Xiaomi's official technology Weibo announced that its large model team has made significant progress in audio reasoning. Inspired by DeepSeek-R1, they pioneered the application of reinforcement learning algorithms to multi-modal audio understanding tasks. In just one week, the team achieved a 64.5% SOTA (State Of The Art) accuracy rate, topping the internationally renowned MMAU audio understanding benchmark and simultaneously open-sourcing the related technology.
The MMAU (Massive Multi-Task Audio Understanding and Reasoning) benchmark is a crucial standard for testing audio reasoning capabilities. It encompasses 10,000 speech, environmental sound, and music samples, designed to assess a model's performance across various skills. Human experts achieve an accuracy rate of 82.23% on this benchmark. Currently, the best-performing model is OpenAI's GPT-4o with 57.3% accuracy, followed by Google DeepMind's Gemini2.0Flash at 55.6%.
In Xiaomi's research, they initially used the AVQA dataset released by Tsinghua University for fine-tuning, achieving 51.8% accuracy. However, the real breakthrough came after applying DeepSeek-R1's Group Relative Policy Optimization (GRPO) algorithm to the Qwen2-Audio-7B model. Using only 38,000 training samples from AVQA, they achieved a 64.5% accuracy rate, surpassing existing commercial models.
The research team found that forcing the model to output the reasoning process during training actually decreased accuracy to 61.1%. This indicates that explicit chain-of-thought output may be detrimental to model training, while the real-time feedback mechanism of reinforcement learning is more conducive to the model locking onto the distribution area of high-quality answers. Despite the significant accuracy achieved, a gap remains compared to human expert levels.

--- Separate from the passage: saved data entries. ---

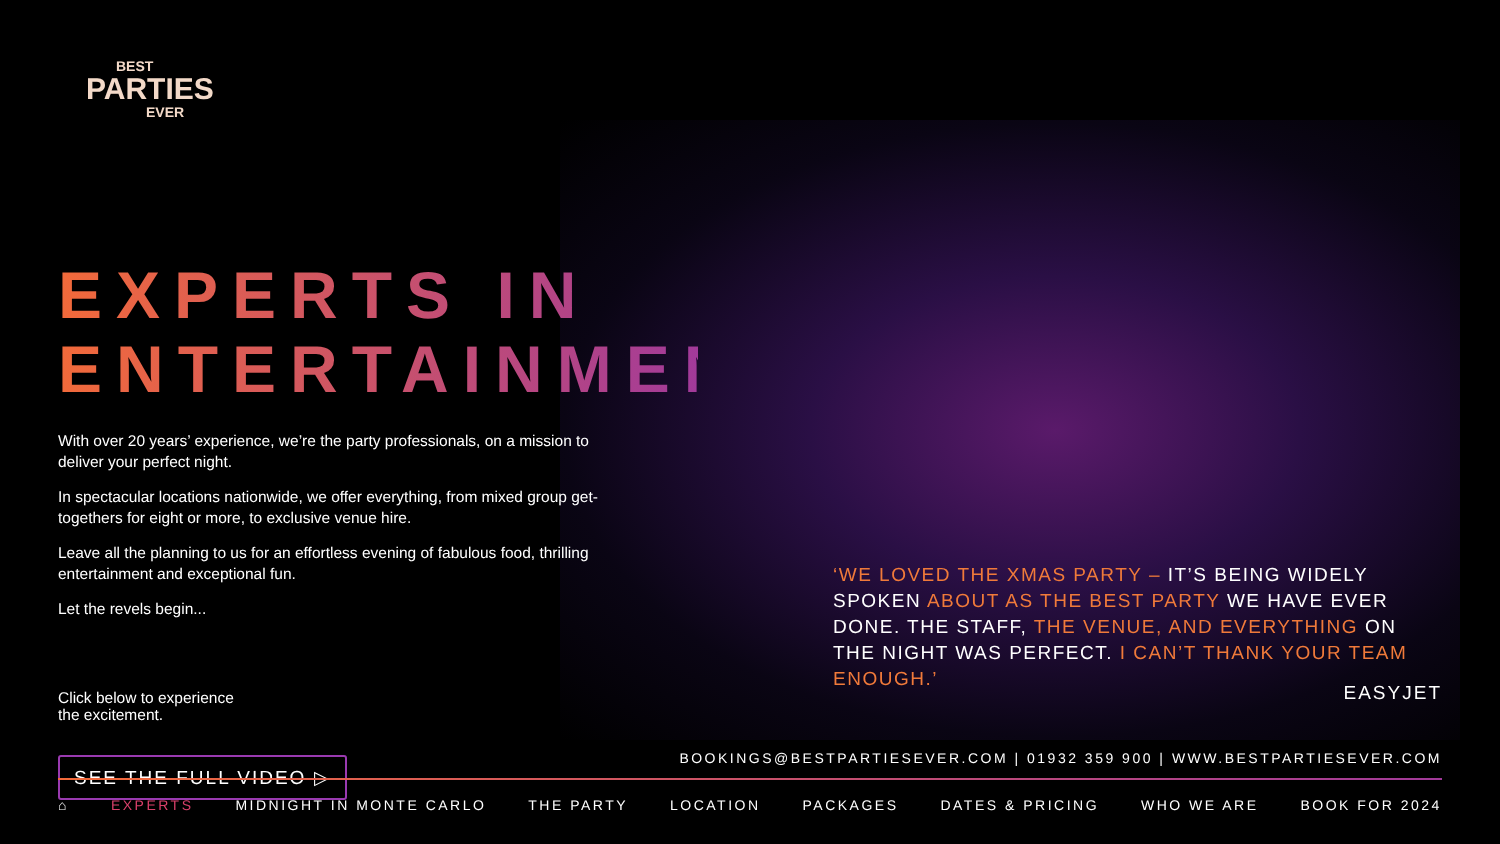BEST
PARTIES
EVER
EXPERTS IN ENTERTAINMENT
With over 20 years’ experience, we’re the party professionals, on a mission to deliver your perfect night.
In spectacular locations nationwide, we offer everything, from mixed group get-togethers for eight or more, to exclusive venue hire.
Leave all the planning to us for an effortless evening of fabulous food, thrilling entertainment and exceptional fun.
Let the revels begin...
Click below to experience
the excitement.
SEE THE FULL VIDEO ▷
‘WE LOVED THE XMAS PARTY – IT’S BEING WIDELY SPOKEN ABOUT AS THE BEST PARTY WE HAVE EVER DONE. THE STAFF, THE VENUE, AND EVERYTHING ON THE NIGHT WAS PERFECT. I CAN’T THANK YOUR TEAM ENOUGH.’
EASYJET
BOOKINGS@BESTPARTIESEVER.COM | 01932 359 900 | WWW.BESTPARTIESEVER.COM
⌂ EXPERTS MIDNIGHT IN MONTE CARLO THE PARTY LOCATION PACKAGES DATES & PRICING WHO WE ARE BOOK FOR 2024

The Xiaomi large model team's experimental results not only demonstrate the unique advantages of reinforcement learning in audio reasoning but also provide new avenues for future research. They have also open-sourced the training code, model parameters, and technical report to facilitate further research and exchange within academia and industry.
Training Code: https://github.com/xiaomi-research/r1-aqa
Model Parameters: https://huggingface.co/mispeech/r1-aqa
Technical Report: https://arxiv.org/abs/2503.11197
Interactive Demo: https://120.48.108.147:7860/
Key Highlights:
🔍 Xiaomi's large model team achieved a breakthrough in audio reasoning using reinforcement learning algorithms, reaching 64.5% accuracy.
📈 The MMAU benchmark is a crucial standard for audio reasoning capabilities; current human expert accuracy is 82.23%.
💡 The research results show that the real-time feedback mechanism of reinforcement learning is more effective for model training; further research is needed.